Document segment:

BEGIN

Although we did investigate the influence of this medication on the cognitive and behavioral performance of the patients, most parents were satisfied with the enhanced cognitive and behavioral performance of their children.

Medication Side Effects: Symptoms of upper respiratory infection and pharyngitis were found in three patients; upon the emergence of these signs, the treatment was stopped and resumed after their resolution. However, one subject exhibited serious oral aphthous lesions and was excluded from the study. By stopping the drug, oral aphthous was resolved.

Discussion

The objective of this study was to evaluate the efficacy and safety of everolimus at a dose of 3 mg/m2 in patients with TSC. Because we were not able to monitor the drug blood level, the treatment was commenced with a low drug dose. Meanwhile, after six months or more, the everolimus treatment resulted in a significant reduction in TSC symptoms and side effects.

END

Material provided:
BEGIN

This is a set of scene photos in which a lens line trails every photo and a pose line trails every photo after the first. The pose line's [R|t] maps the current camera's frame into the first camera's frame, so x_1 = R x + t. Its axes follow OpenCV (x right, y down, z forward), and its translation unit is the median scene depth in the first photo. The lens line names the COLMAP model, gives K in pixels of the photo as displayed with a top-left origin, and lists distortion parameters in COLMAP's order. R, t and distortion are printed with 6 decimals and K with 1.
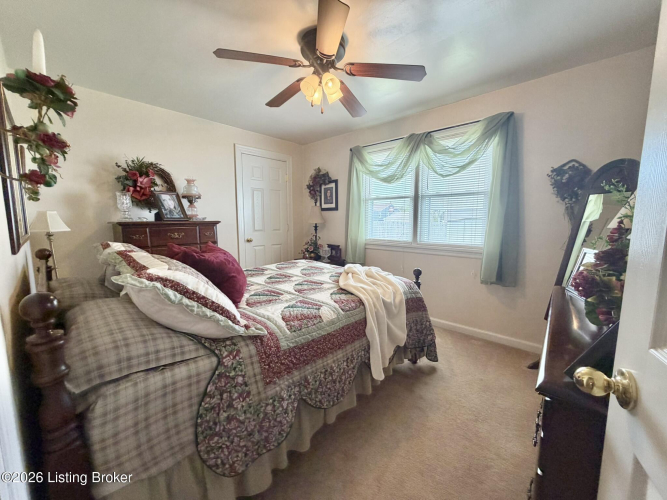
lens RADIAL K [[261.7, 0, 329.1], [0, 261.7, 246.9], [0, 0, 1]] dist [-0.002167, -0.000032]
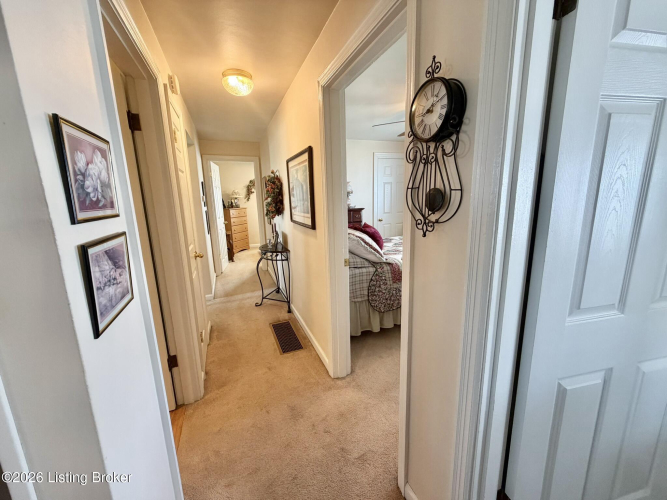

END

Task 1:
Which side effects does the everolimus study excerpt report in patients?
Task 2:
In the everolimus study excerpt, what happened to the subject who developed serious oral aphthous lesions?

Exercise result 1:
- Symptoms of upper respiratory infection
- Pharyngitis
- Serious oral aphthous lesions

Exercise result 2:
The subject was excluded from the study, and the lesions resolved after the drug was stopped.